_Zu erledigende Aufgaben_
a: Schreiben Sie aus dem Urteilstext wörtlich den Abschnitt ab, der bei „HRRS-Nummer: HRRS 2018“ beginnt und bei „des Landgerichts zurückverwiesen.“ endet.
b: Beantworten Sie anhand des Urteilstextes kurz die folgenden Fragen:
(i) Welches Landgericht hat das angefochtene Urteil erlassen, und an welchem Tag?
(ii) Zu welcher Freiheitsstrafe wurde der Angeklagte verurteilt?
(iii) Wie viel Bargeld nahm der Angeklagte aus dem Tresor?
c: Führen Sie den Urteilstext über den Überfall auf das Ehepaar W. im Anschluss an seinen letzten Satz weiter.

HRRS-Nummer: HRRS 2018 Nr. 937
Bearbeiter: Christian Becker
Zitiervorschlag: BGH, 3 StR 144/18, Urteil v. 12.07.2018, HRRS 2018 Nr. 937
Auf die Revision der Staatsanwaltschaft wird das Urteil des Landgerichts Koblenz vom 10. Oktober 2017 mit den zugehörigen Feststellungen aufgehoben, soweit von der Anordnung der Einziehung des Wertes von Taterträgen in Höhe eines 18.000 € übersteigenden Geldbetrages abgesehen worden ist. Jedoch bleiben die Feststellungen zu dem entwendeten Bargeld, zur entwendeten Tasche der Marke MCM und deren Wert, zur entwendeten schwarzen Aktentasche aus Leder und deren Wert sowie zu den entwendeten Schmuckstücken aufrechterhalten.
Im Umfang der Aufhebung wird die Sache zu neuer Verhandlung und Entscheidung, auch über die Kosten des Rechtsmittels, an eine andere Strafkammer des Landgerichts zurückverwiesen.
Das Landgericht hat den Angeklagten wegen erpresserischen Menschenraubs in Tateinheit mit besonders schwerem Raub und mit gefährlicher Körperverletzung zu einer Freiheitsstrafe von zehn Jahren verurteilt und die „Einziehung eines Geldbetrages in Höhe von 18.000 € als Wertersatz“ angeordnet. Die hiergegen gerichtete und auf die Sachrüge gestützte Revision der Staatsanwaltschaft, mit der allein das Unterbleiben einer weitergehenden Einziehungsanordnung angegriffen wird, hat Erfolg.
Das Landgericht hat im Wesentlichen Folgendes festgestellt und gewertet:
1. Am 11. Juni 2013 hebelten die wegen dieser Tat bereits rechtskräftig (vor dem 1. Juli 2017) verurteilten Zeugen D. und T. gemäß dem mit dem Angeklagten verabredeten Tatplan die Balkontür des freistehenden Einfamilienhauses des Ehepaares W. auf; der Angeklagte und der ebenfalls rechtskräftig (vor dem 1. Juli 2017) verurteilte Zeuge We. warteten im Fluchtwagen. D. steckte in dem Haus mehrere Ringe aus Gold ein. T. nahm zwei Herrenarmbanduhren an sich. Zudem entwendeten sie den Ehering des Zeugen Wei. Die beiden Mittäter entdeckten zwei Tresore, die sie indes nicht öffnen konnten. Der Angeklagte und seine Mittäter fassten daher den Entschluss, die Rückkehr des Ehepaares W. abzuwarten und ihnen mit Gewalt die Tresorschlüssel abzunehmen. Zu diesem Zweck nahm der Angeklagte ein Fleischermesser an sich. Er und T., mit Strumpfhosen maskiert, stürzten sich auf den Zeugen Wei. bei dessen Rückkehr; einer der beiden stieß Wei. gegen den Rücken, worauf dieser auf den Boden stürzte. Mit dem Fleischermesser bedrohte der Angeklagte abwechselnd die Eheleute, sodass Wei. aus Angst um sein Leben und das Leben seiner Ehefrau schließlich dem Angeklagten einen Tresorschlüssel übergab, sodass letztlich der Tresor geöffnet werden konnte. Der Angeklagte nahm aus dem Tresor 30.000 € Bargeld, eine hellbraune Tasche im Wert von 100 € und mehrere Schmuckstücke an sich. Er verstaute die Wertsachen in einem Korb und einer schwarzen Aktentasche aus Leder im Wert von rund 300 €, die ebenfalls dem Ehepaar W. gehörte. T. gab dem Zeugen Wei. eine der Herrenarmbanduhren zurück.

_Bereitgestelltes Material_
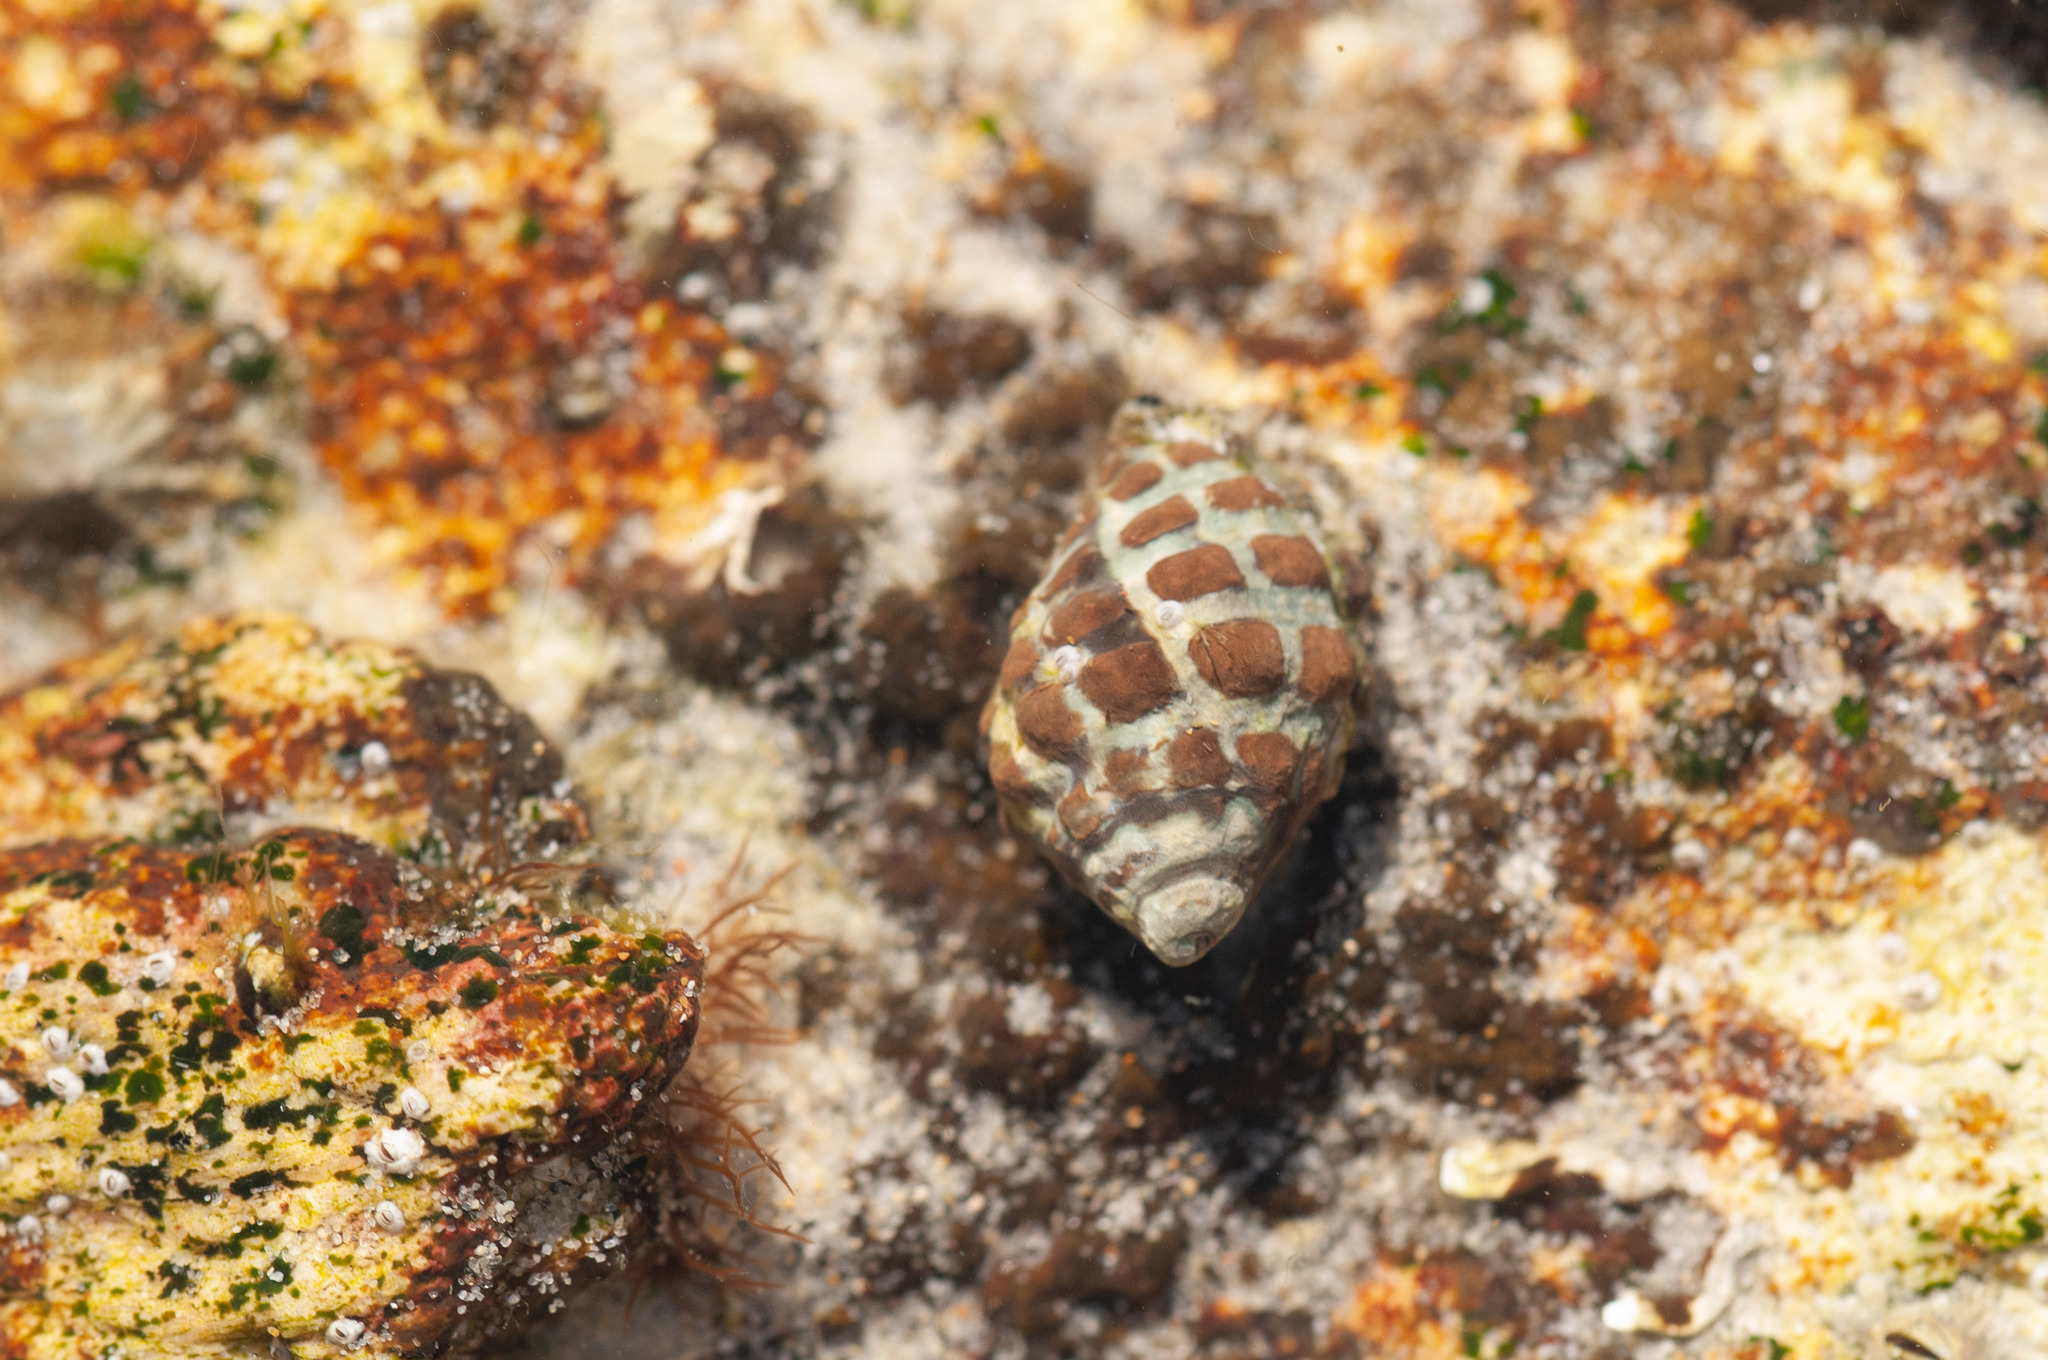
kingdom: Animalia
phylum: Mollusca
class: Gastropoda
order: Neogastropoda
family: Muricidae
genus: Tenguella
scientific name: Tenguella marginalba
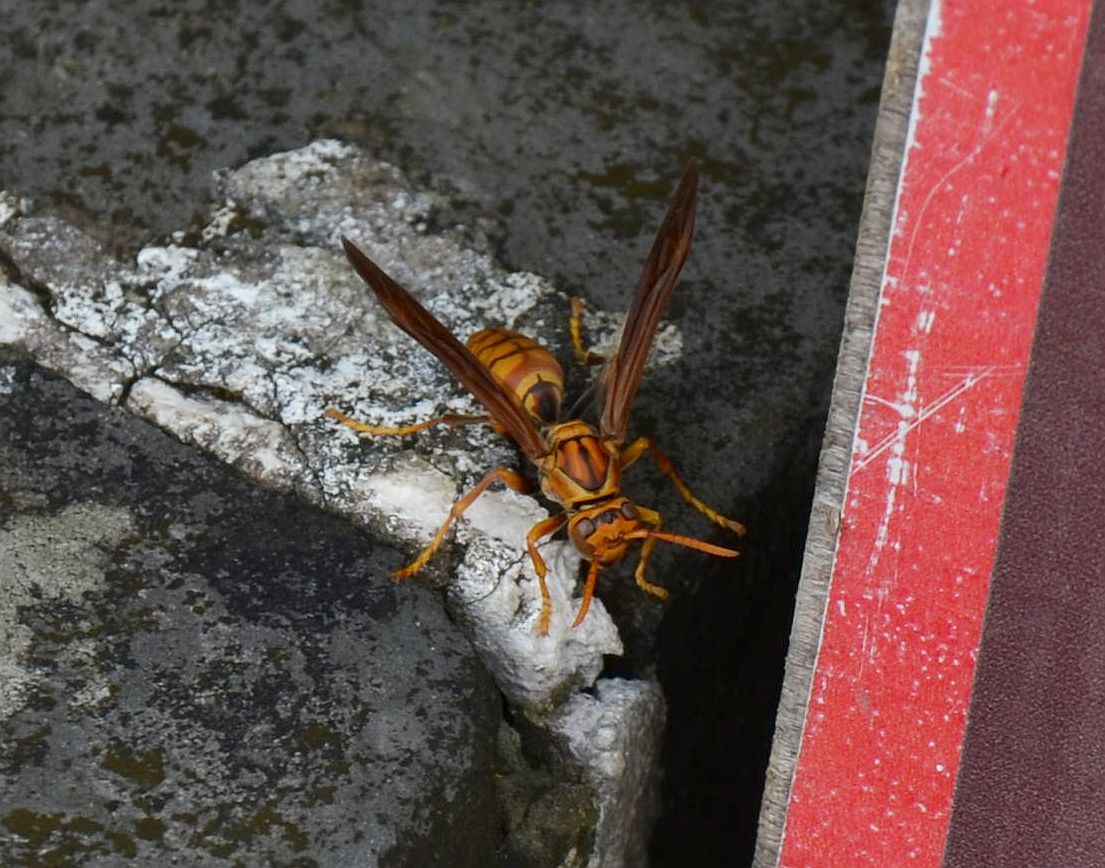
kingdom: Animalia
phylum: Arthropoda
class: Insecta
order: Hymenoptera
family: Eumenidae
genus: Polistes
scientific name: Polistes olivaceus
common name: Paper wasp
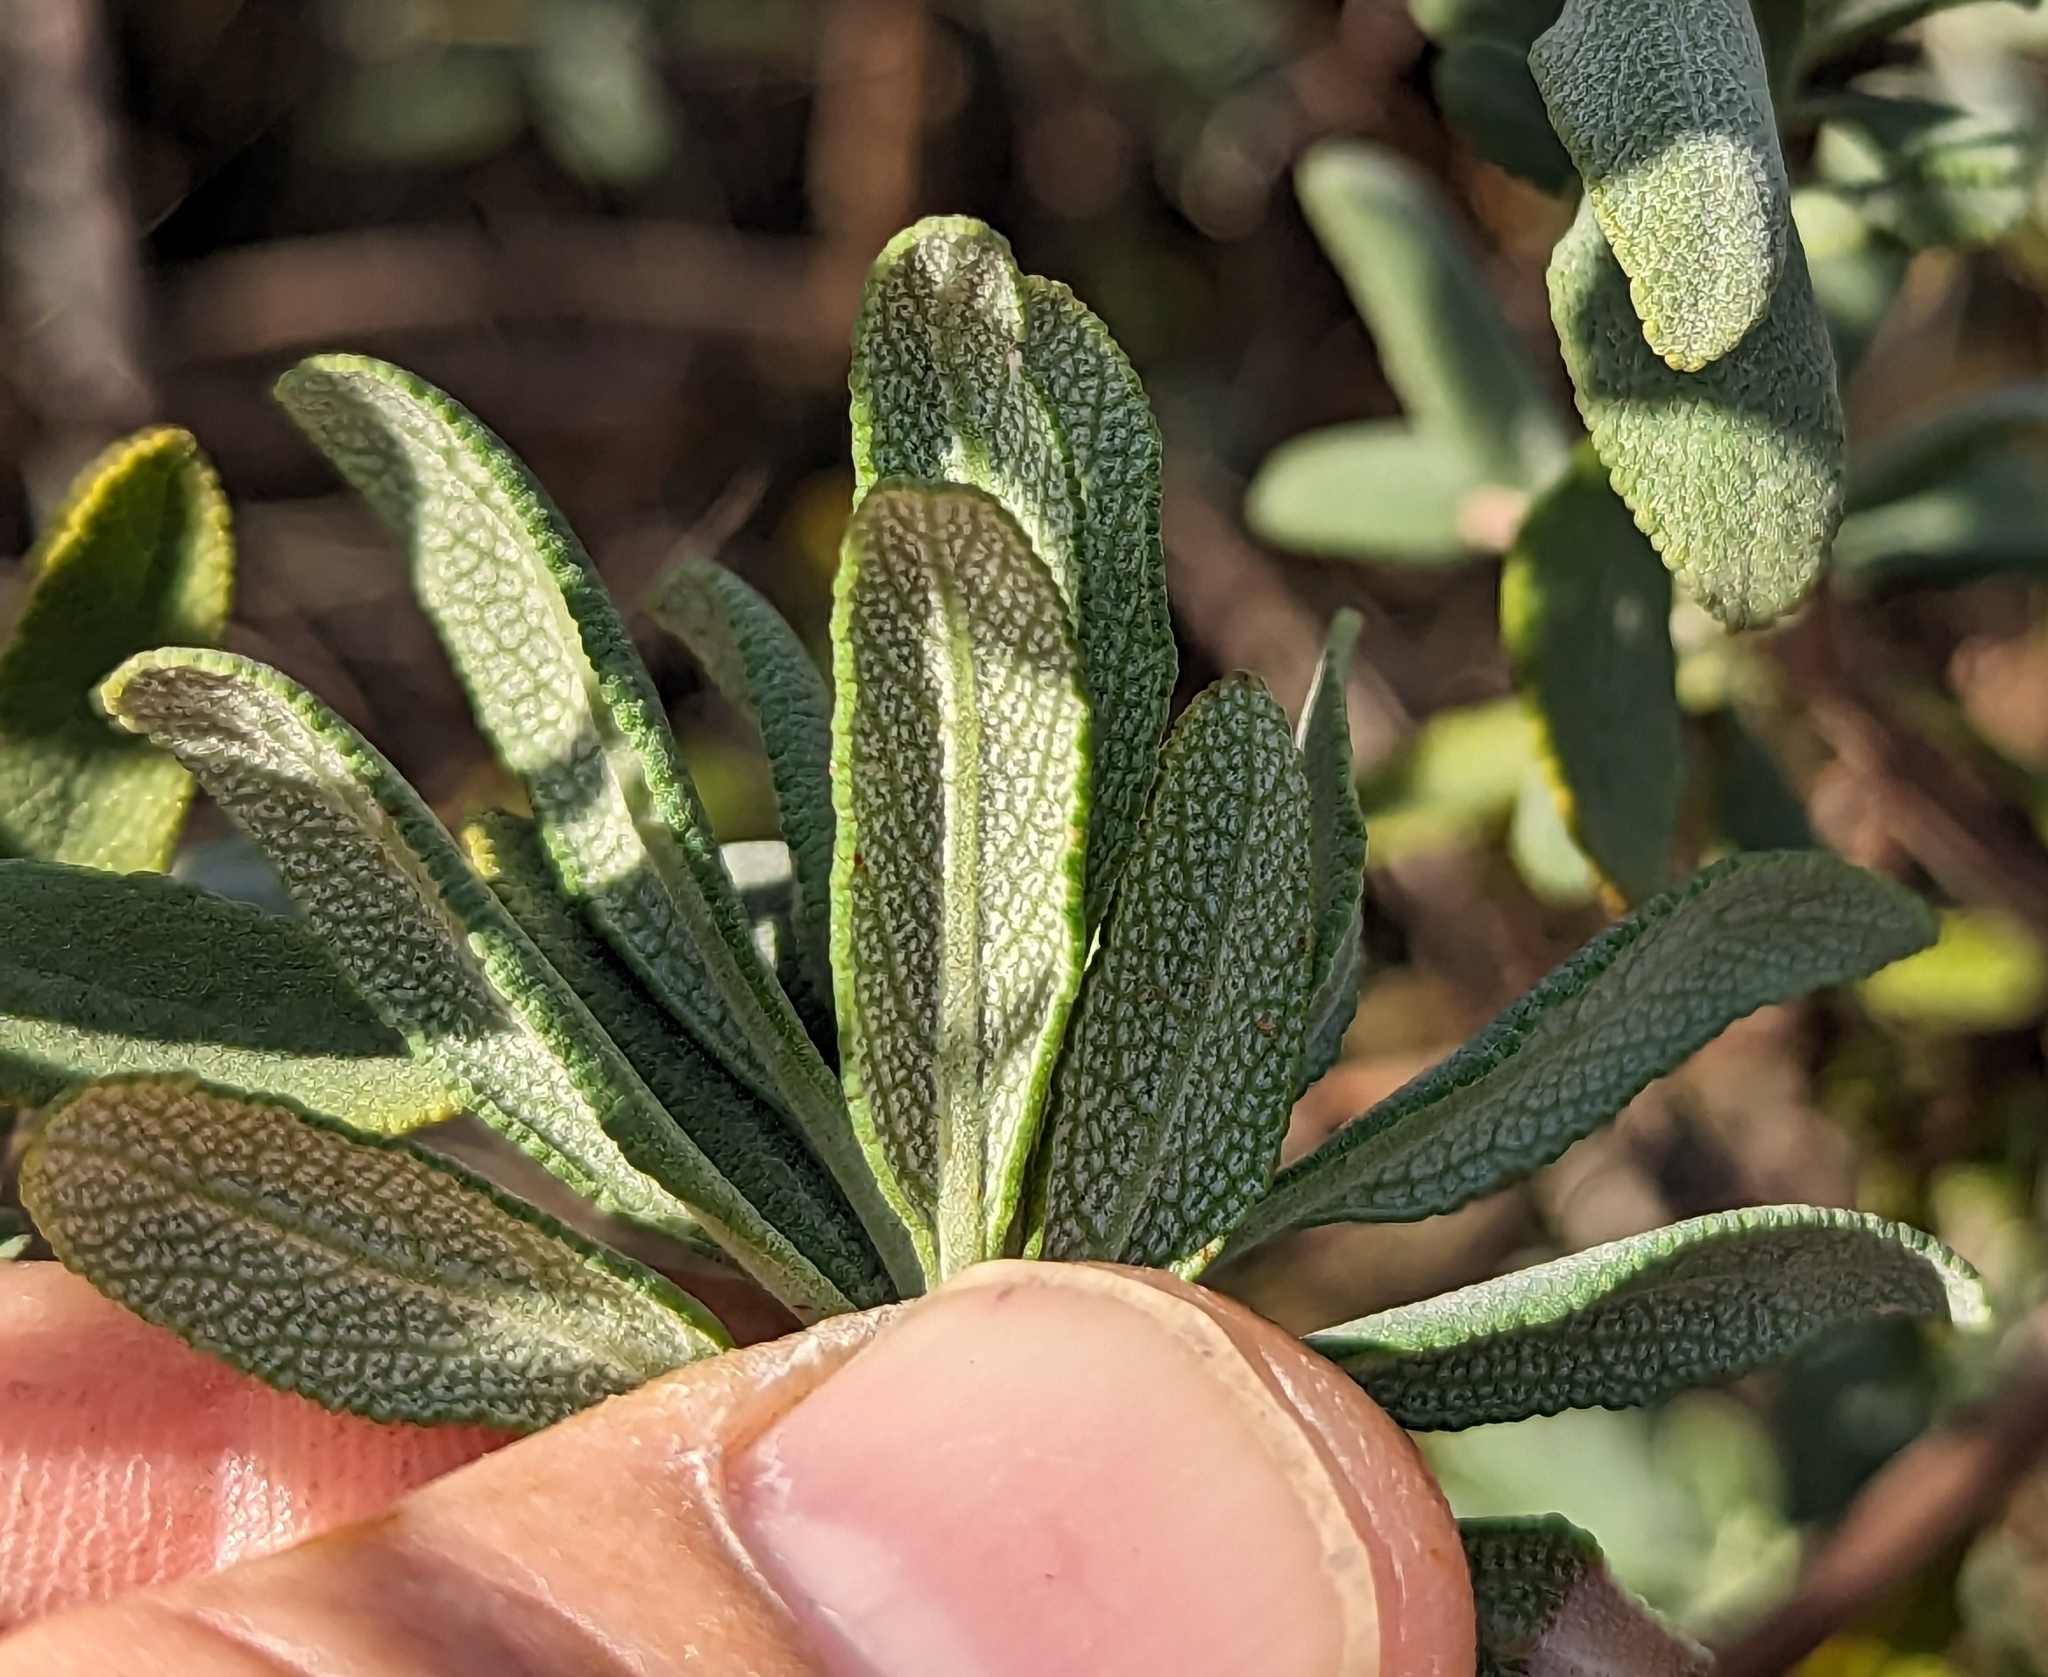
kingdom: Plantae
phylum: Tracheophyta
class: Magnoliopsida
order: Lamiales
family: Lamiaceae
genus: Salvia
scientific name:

_Ergebnisse je Aufgabe_
a:
HRRS-Nummer: HRRS 2018 Nr. 937
Bearbeiter: Christian Becker
Zitiervorschlag: BGH, 3 StR 144/18, Urteil v. 12.07.2018, HRRS 2018 Nr. 937
Auf die Revision der Staatsanwaltschaft wird das Urteil des Landgerichts Koblenz vom 10. Oktober 2017 mit den zugehörigen Feststellungen aufgehoben, soweit von der Anordnung der Einziehung des Wertes von Taterträgen in Höhe eines 18.000 € übersteigenden Geldbetrages abgesehen worden ist. Jedoch bleiben die Feststellungen zu dem entwendeten Bargeld, zur entwendeten Tasche der Marke MCM und deren Wert, zur entwendeten schwarzen Aktentasche aus Leder und deren Wert sowie zu den entwendeten Schmuckstücken aufrechterhalten.
Im Umfang der Aufhebung wird die Sache zu neuer Verhandlung und Entscheidung, auch über die Kosten des Rechtsmittels, an eine andere Strafkammer des Landgerichts zurückverwiesen.

b:
(i) Das Landgericht Koblenz, am 10. Oktober 2017.
(ii) Zu zehn Jahren Freiheitsstrafe.
(iii) 30.000 €.

c:
Schließlich fuhr der Angeklagte mit seinen drei Mittätern zu seinem Anwesen. Vom Bargeld verschwieg er 15.000 €, die er für sich behielt. Die restlichen 15.000 € verteilte er an seine drei Mittäter und den unbekannt gebliebenen Tippgeber zu gleichen Teilen; dementsprechend vereinnahmte der Angeklagte weitere 3.000 € für sich. Den Schmuck veräußerte er gemäß der Abrede mit seinen Mittätern an T. s Vater für 15.000 €. Davon behielt der Angeklagte 3.000 € für sich.
Die Versicherung der Eheleute W. erkannte einen Schmuck- und Bargeldschaden in Höhe von 70.730 € an. Nach Sicherstellung gab die Polizei an das Ehepaar W. acht Schmuckstücke zurück.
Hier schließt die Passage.